The proportion of resources focussed on true transformation should be relatively small, freeing up the majority of staff to focus on running and improving day-to-day operations. After all, if you don’t get the day-to-day right, you’ll have no customers left to revel in the promised transformational benefits.
Unfortunately, career progression and its associated financial rewards seem to have skewed towards those engaged in transformation. This has created a sense that, to succeed, you must be seen to be transforming – irrespective of whether you have the resources, skills and/or tools to do so successfully. If you assume reward drives behaviour then what you get is change for change’s sake, leading to:
- scarce resource spread too thinly,
- duplication of effort,
- confused and stressed teams trying to absorb change from many different directions, and
- dubious statistics portraying benefit and value where none really exists.
We have all witnessed a team that was running perfectly well, taking a turn for the worse after ‘suffering’ a change of leadership. The new leader is determined to transform – starting with a re-structure! 18 months later the leader moves on, having declared victory and banked the bonus, branding themselves as a transformational leader. Yet the underlying performance of the team has gone backwards. NB this type of leader tends to love an environment where performance metrics are absent, opaque or vague and subjective!
The ‘lament’ referred to in the title is that the importance of running and improving the day-to-day appears to have fallen down the executive agenda. Business-as-usual activities such as generating sales, fulfilling orders and handling service requests keep the cash rolling in. If the rewards are skewed towards transformation, the consequent migration of talent is potentially very damaging. This is both disappointing and surprising for two reasons:
- It doesn’t matter how full and promising the transformational pipeline is, if an organisation does not look after its customers today, by the time the transformation is complete, they will feel so neglected they will be long since gone; and
- A myriad small changes, taken on their own, may not be newsworthy or attention grabbing. However the cumulative effect of teams running their day-to-day efficiently and effectively can easily match those promised, but rarely delivered, benefits. Even more rare is for those benefits to be delivered on time and budget!
Building a culture of operational excellence can be challenging. However, over time, the rewards can be as impressive, if not more so, than the most successful transformational changes and at a far lower cost, with significantly less risk.
In reality, an organisation needs both: transformational change and well-managed, continuous innovation/improvement – “build the plane and fly the plane simultaneously” if you will. In many ways, this post is a plea to redress the balance, to recognise and reward those teams that are delivering excellence for their customers every day and not just those setting up the step-change into the future.

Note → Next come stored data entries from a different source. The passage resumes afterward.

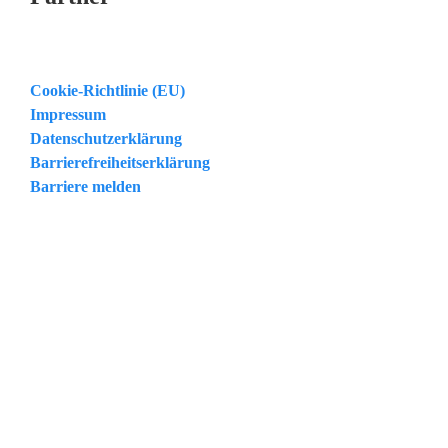
Cookie-Richtlinie (EU)
Impressum
Datenschutzerklärung
Barrierefreiheitserklärung
Barriere melden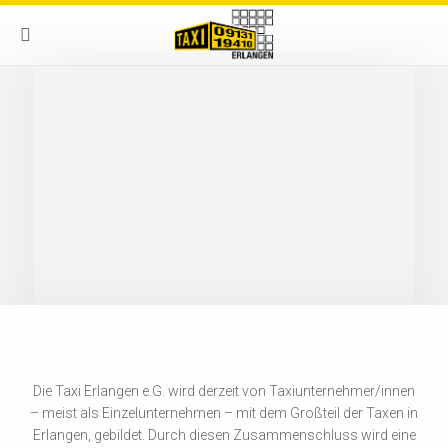
Die Taxi Erlangen e.G. wird derzeit von Taxiunternehmer/innen
– meist als Einzelunternehmen – mit dem Großteil der Taxen in
Erlangen, gebildet. Durch diesen Zusammenschluss wird eine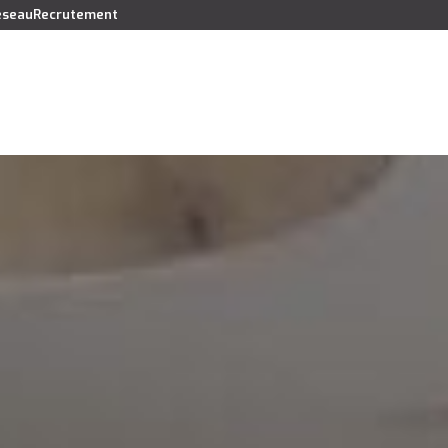
réseau
Recrutement
Vendre
Acheter
Louer
Faire gérer
Syndic
Lo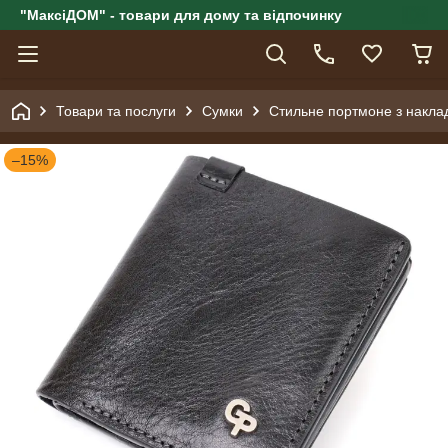
"МаксіДОМ" - товари для дому та відпочинку
Товари та послуги
Сумки
Стильне портмоне з накл
–15%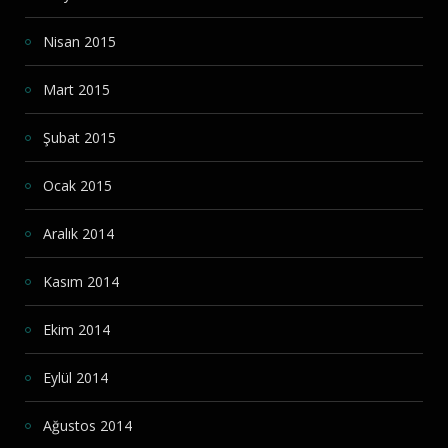
Nisan 2015
Mart 2015
Şubat 2015
Ocak 2015
Aralık 2014
Kasım 2014
Ekim 2014
Eylül 2014
Ağustos 2014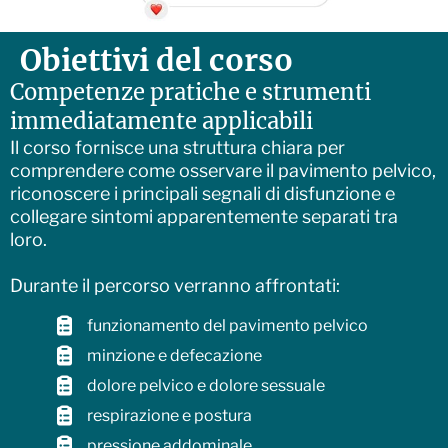
Obiettivi del corso
Competenze pratiche e strumenti
immediatamente applicabili
Il corso fornisce una struttura chiara per
comprendere come osservare il pavimento pelvico,
riconoscere i principali segnali di disfunzione e
collegare sintomi apparentemente separati tra
loro.
Durante il percorso verranno affrontati:
funzionamento del pavimento pelvico
minzione e defecazione
dolore pelvico e dolore sessuale
respirazione e postura
pressione addominale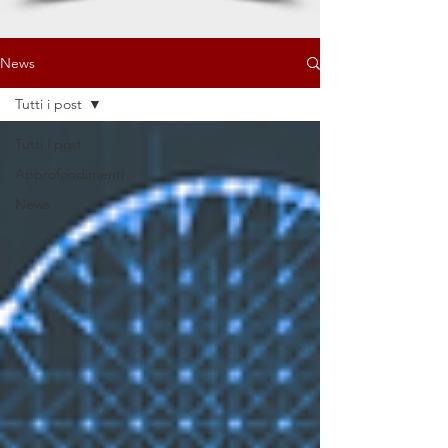
News
Tutti i post
Tutti i post
Approfondimenti
News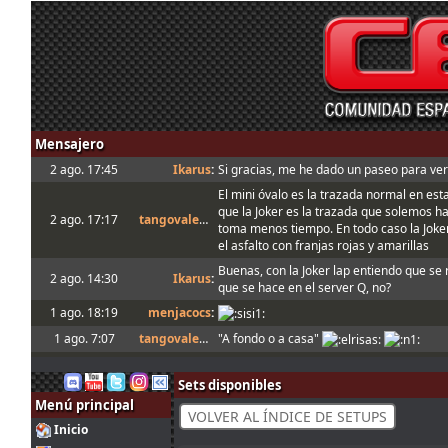
Mensajero
2 ago. 17:45
Ikarus
:
Si gracias, me he dado un paseo para verl
El mini óvalo es la trazada normal en est
que la Joker es la trazada que solemos h
2 ago. 17:17
tangovalens
:
toma menos tiempo. En todo caso la Joke
el asfalto con franjas rojas y amarillas
Buenas, con la Joker lap entiendo que se r
2 ago. 14:30
Ikarus
:
que se hace en el server Q, no?
1 ago. 18:19
menjacocs
:
1 ago. 7:07
tangovalens
:
"A fondo o a casa"
31 jul. 14:13
johneysvk
:
Spambot in forum
Sets disponibles
31 jul. 12:40
camtawn
:
Menjacocs, ten agallas y T1 ; *en ; Y t3, a
Menú principal
Tienes que enviarlo al host cuando sales
VOLVER AL ÍNDICE DE SETUPS
31 jul. 10:51
mitsumeku
:
Inicio
valide el setup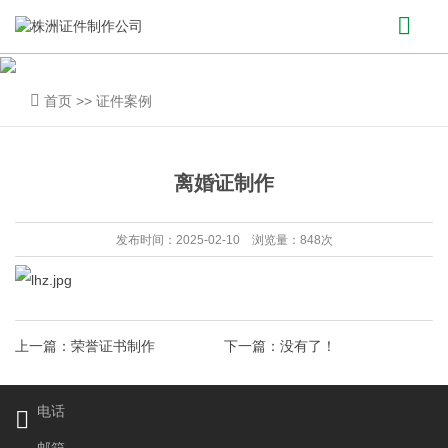
首页
>>
证件案例
离婚证制作
发布时间：2025-02-10 浏览量：848次
上一篇：
荣誉证书制作
下一篇：没有了！
电话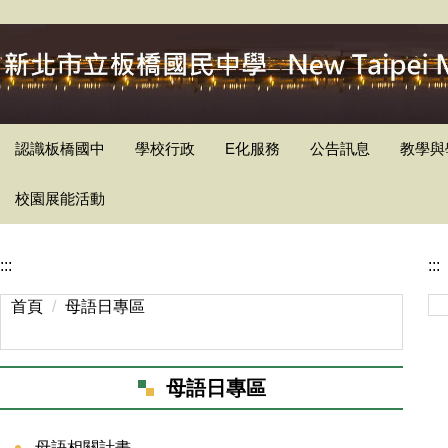
跳
到
主
要
內
容
認識板橋國中
學校行政
E化服務
公告訊息
教學與
區
校園展能活動
:::
:::
首頁
母語日專區
母語日專區
母語相關計畫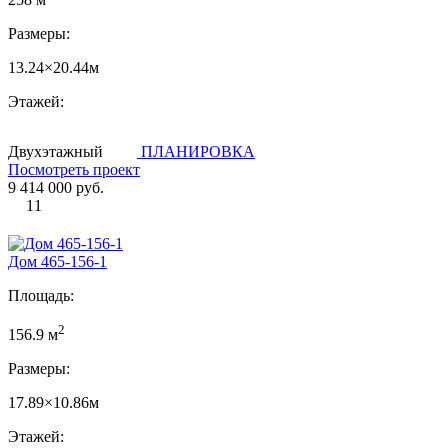
Размеры:
13.24×20.44м
Этажей:
Двухэтажный
ПЛАНИРОВКА
Посмотреть проект
9 414 000 руб.
11
Дом 465-156-1
Площадь:
2
156.9 м
Размеры:
17.89×10.86м
Этажей: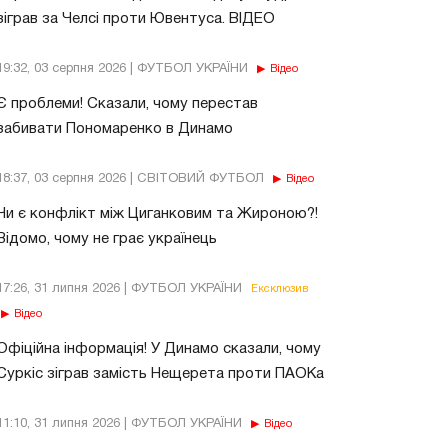
зіграв за Челсі проти Ювентуса. ВІДЕО
19:32, 03 серпня 2026 | ФУТБОЛ УКРАЇНИ
Відео
Є проблеми! Сказали, чому перестав
забивати Пономаренко в Динамо
18:37, 03 серпня 2026 | СВІТОВИЙ ФУТБОЛ
Відео
Чи є конфлікт між Циганковим та Жироною?!
Відомо, чому не грає українець
17:26, 31 липня 2026 | ФУТБОЛ УКРАЇНИ
Ексклюзив
Відео
Офіційна інформація! У Динамо сказали, чому
Суркіс зіграв замість Нещерета проти ПАОКа
11:10, 31 липня 2026 | ФУТБОЛ УКРАЇНИ
Відео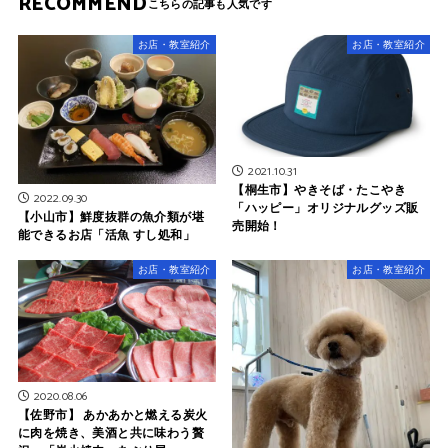
RECOMMEND
お店・教室紹介
お店・教室紹介
2021.10.31
【桐生市】やきそば・たこやき
2022.09.30
「ハッピー」オリジナルグッズ販
【小山市】鮮度抜群の魚介類が堪
売開始！
能できるお店「活魚 すし処和」
お店・教室紹介
お店・教室紹介
2020.08.06
【佐野市】 あかあかと燃える炭火
に肉を焼き、美酒と共に味わう贅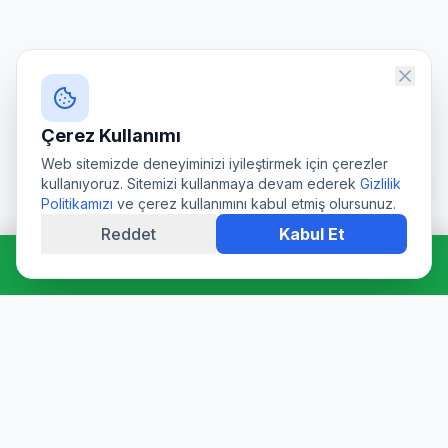
Çerez Kullanımı
Web sitemizde deneyiminizi iyileştirmek için çerezler
kullanıyoruz. Sitemizi kullanmaya devam ederek
Gizlilik
Politikamızı
ve çerez kullanımını kabul etmiş olursunuz.
Reddet
Kabul Et
Hemen Ara: 0544 511 94 39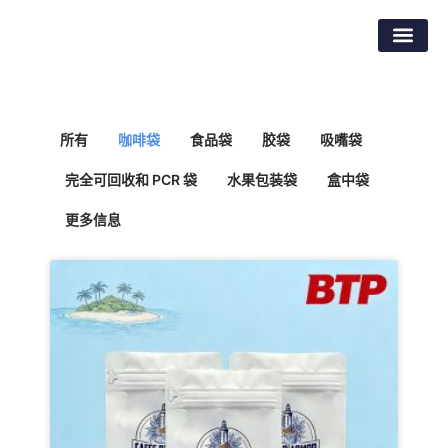
跳
东莞市倍特包装材料有限公司
至
内
容
所有
咖啡袋
食品袋
胶袋
吸嘴袋
完全可回收和 PCR 袋
水果包装袋
盒中袋
更多信息
Page
Page
Page
Page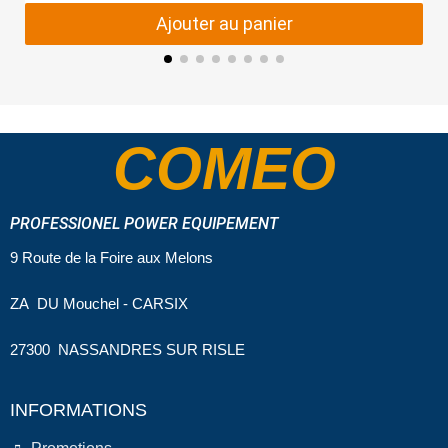
Ajouter au panier
COMEO
PROFESSIONEL POWER EQUIPEMENT
9 Route de la Foire aux Melons
ZA DU Mouchel - CARSIX
27300 NASSANDRES SUR RISLE
INFORMATIONS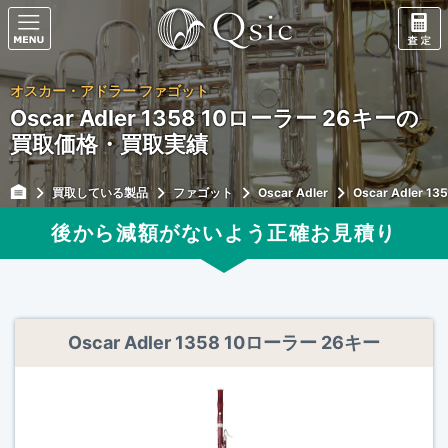
オスカー・アドラー ファゴット
Oscar Adler 1358 10ローラー 26キーの
買取価格・買取実績
買取している製品
ファゴット
Oscar Adler
Oscar Adler 
後から減額がないよう正確
お見積り
Oscar Adler 1358 10ローラー 26キー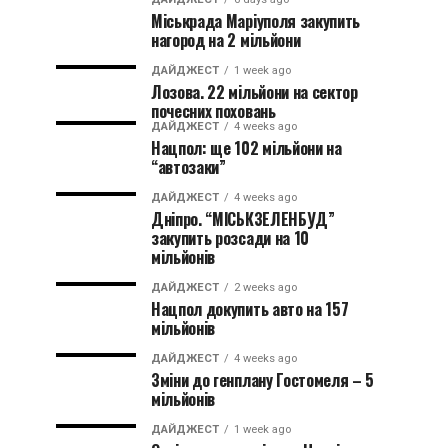
Міськрада Маріуполя закупить
нагород на 2 мільйони
ДАЙДЖЕСТ
1 week ago
Лозова. 22 мільйони на сектор
почесних поховань
ДАЙДЖЕСТ
4 weeks ago
Нацпол: ще 102 мільйони на
“автозаки”
ДАЙДЖЕСТ
4 weeks ago
Дніпро. “МІСЬКЗЕЛЕНБУД”
закупить розсади на 10
мільйонів
ДАЙДЖЕСТ
2 weeks ago
Нацпол докупить авто на 157
мільйонів
ДАЙДЖЕСТ
4 weeks ago
Зміни до генплану Гостомеля – 5
мільйонів
ДАЙДЖЕСТ
1 week ago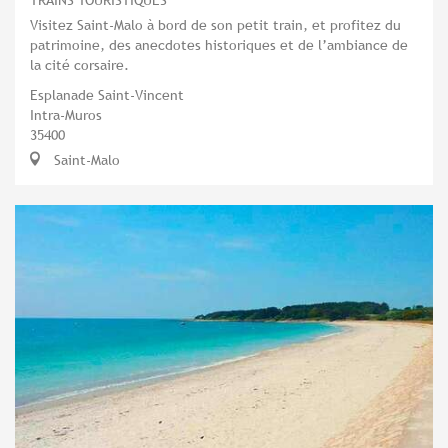
Visitez Saint-Malo à bord de son petit train, et profitez du
patrimoine, des anecdotes historiques et de l’ambiance de
la cité corsaire.
Esplanade Saint-Vincent
Intra-Muros
35400
Saint-Malo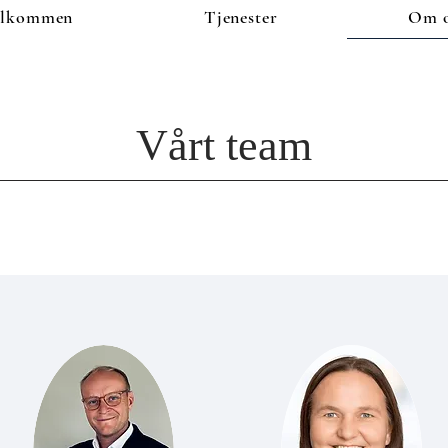
elkommen
Tjenester
Om o
Vårt team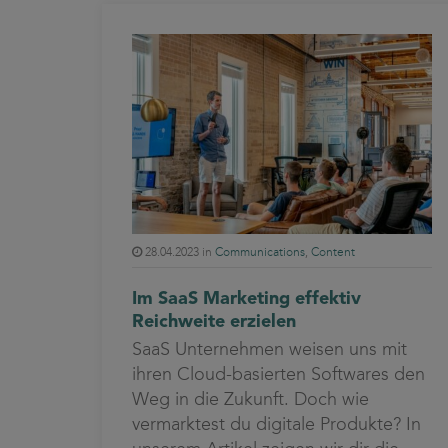
28.04.2023 in
Communications
,
Content
Im SaaS Marketing effektiv
Reichweite erzielen
SaaS Unternehmen weisen uns mit
ihren Cloud-basierten Softwares den
Weg in die Zukunft. Doch wie
vermarktest du digitale Produkte? In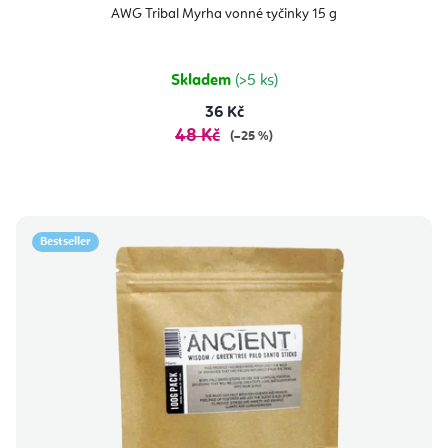
AWG Tribal Myrha vonné tyčinky 15 g
Skladem
(>5 ks)
36 Kč
48 Kč
(–25 %)
Bestseller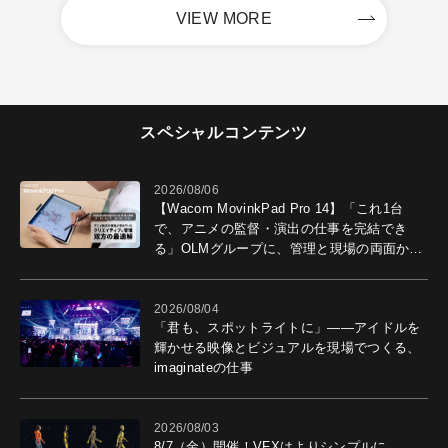
VIEW MORE
スペシャルコンテンツ
2026/08/06
【Wacom MovinkPad Pro 14】「これ1台
で、アニメの監督・演出の仕事を完結でき
る」OLMグループに、管理と現場の両面から
導入効果を聞いた
2026/08/04
「君も、スポットライトに」――アイドルを
輝かせる映像とビジュアルを現場でつくる、
imaginateの仕事
2026/08/03
8/7（金）開催！VFXはよりシンプルに。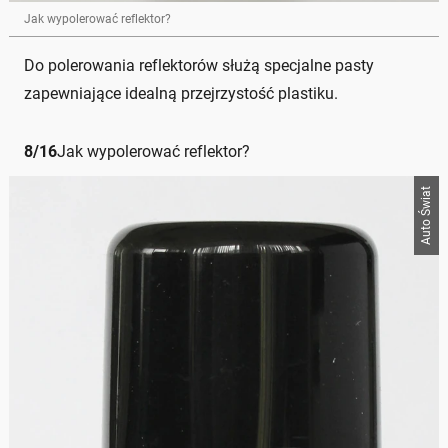
Jak wypolerować reflektor?
Do polerowania reflektorów służą specjalne pasty
zapewniające idealną przejrzystość plastiku.
8
/
16
Jak wypolerować reflektor?
Auto Świat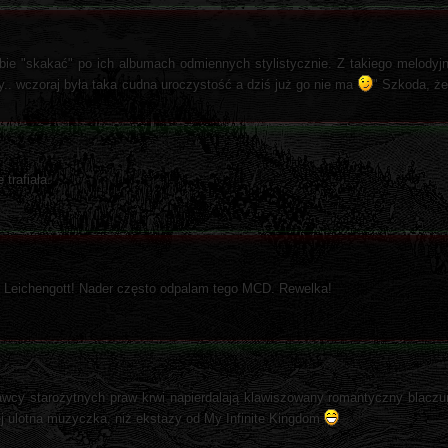
obie "skakać" po ich albumach odmiennych stylistycznie. Z takiego melodyj
any.. wczoraj była taka cudna uroczystość a dziś już go nie ma
" Szkoda, że
 trafiała.
 z Leichengott! Nader często odpalam tego MCD. Rewelka!
awcy starożytnych praw krwi napierdalają klawiszowany romantyczny blacz
ziej ulotna muzyczka, niż ekstazy od My Infinite Kingdom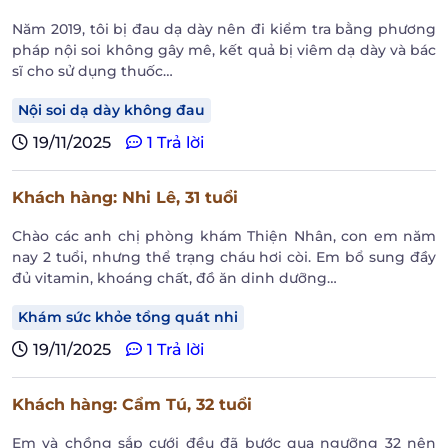
Năm 2019, tôi bị đau dạ dày nên đi kiểm tra bằng phương
pháp nội soi không gây mê, kết quả bị viêm dạ dày và bác
sĩ cho sử dụng thuốc…
Nội soi dạ dày không đau
19/11/2025
1 Trả lời
Khách hàng
: Nhi Lê,
31 tuổi
Chào các anh chị phòng khám Thiện Nhân, con em năm
nay 2 tuổi, nhưng thể trạng cháu hơi còi. Em bổ sung đầy
đủ vitamin, khoáng chất, đồ ăn dinh dưỡng…
Khám sức khỏe tổng quát nhi
19/11/2025
1 Trả lời
Khách hàng
: Cẩm Tú,
32 tuổi
Em và chồng sắp cưới đều đã bước qua ngưỡng 32 nên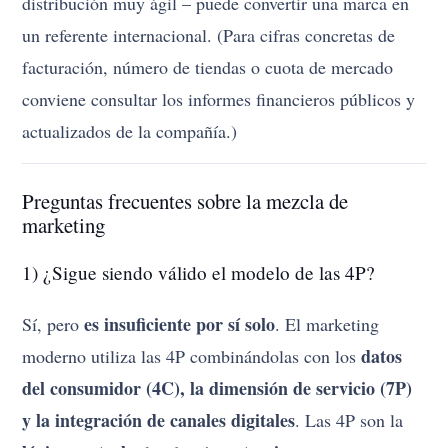
distribución muy ágil – puede convertir una marca en
un referente internacional. (Para cifras concretas de
facturación, número de tiendas o cuota de mercado
conviene consultar los informes financieros públicos y
actualizados de la compañía.)
Preguntas frecuentes sobre la mezcla de
marketing
1) ¿Sigue siendo válido el modelo de las 4P?
es insuficiente por sí solo
Sí, pero
. El marketing
datos
moderno utiliza las 4P combinándolas con los
del consumidor (4C), la dimensión de servicio (7P)
y la integración de canales digitales
. Las 4P son la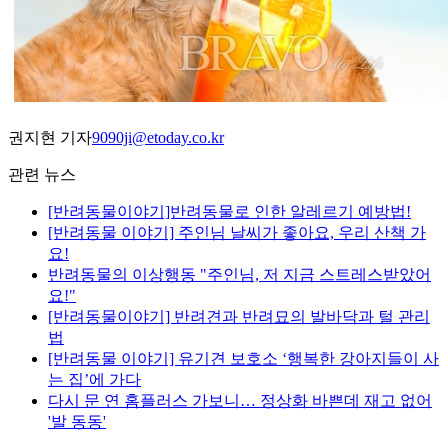
권지현 기자
9090ji@etoday.co.kr
관련 뉴스
[반려동물이야기]반려동물로 인한 알레르기 예방법!
[반려동물 이야기] 주인님 날씨가 좋아요, 우리 산책 가
요!
반려동물의 이상행동 "주인님, 저 지금 스트레스받았어
요!"
[반려동물이야기] 반려견과 반려묘의 발바닥과 털 관리
법
[반려동물 이야기] 유기견 보호소 ‘행복한 강아지들이 사
는 집’에 가다
다시 문 연 홈플러스 가보니… 정상화 바쁜데 재고 없어
'발 동동'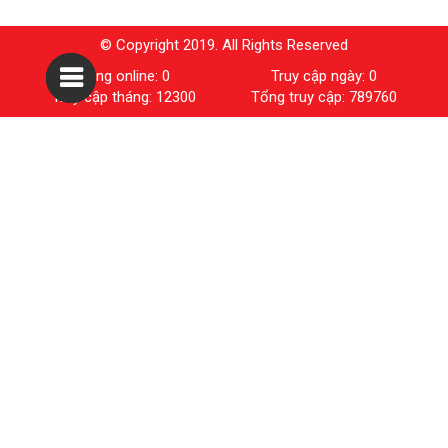
© Copyright 2019. All Rights Reserved
Đang online: 0
Truy cập ngày: 0
Truy cập tháng: 12300
Tổng truy cập: 789760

In the meantime, a big shout out to all those leaders tasked with seemingly impossible targets, fewer resources, no money and no consultants, just a determination to make tomorrow better than today. Building a champion team will make hitting the targets far easier. Knowing that you are bridging the performance gap, while the organisation waits for the transformational cavalry to come charging over the hill, will at least satisfy your soul, if not your hip pocket.
Necessity really is the mother of invention.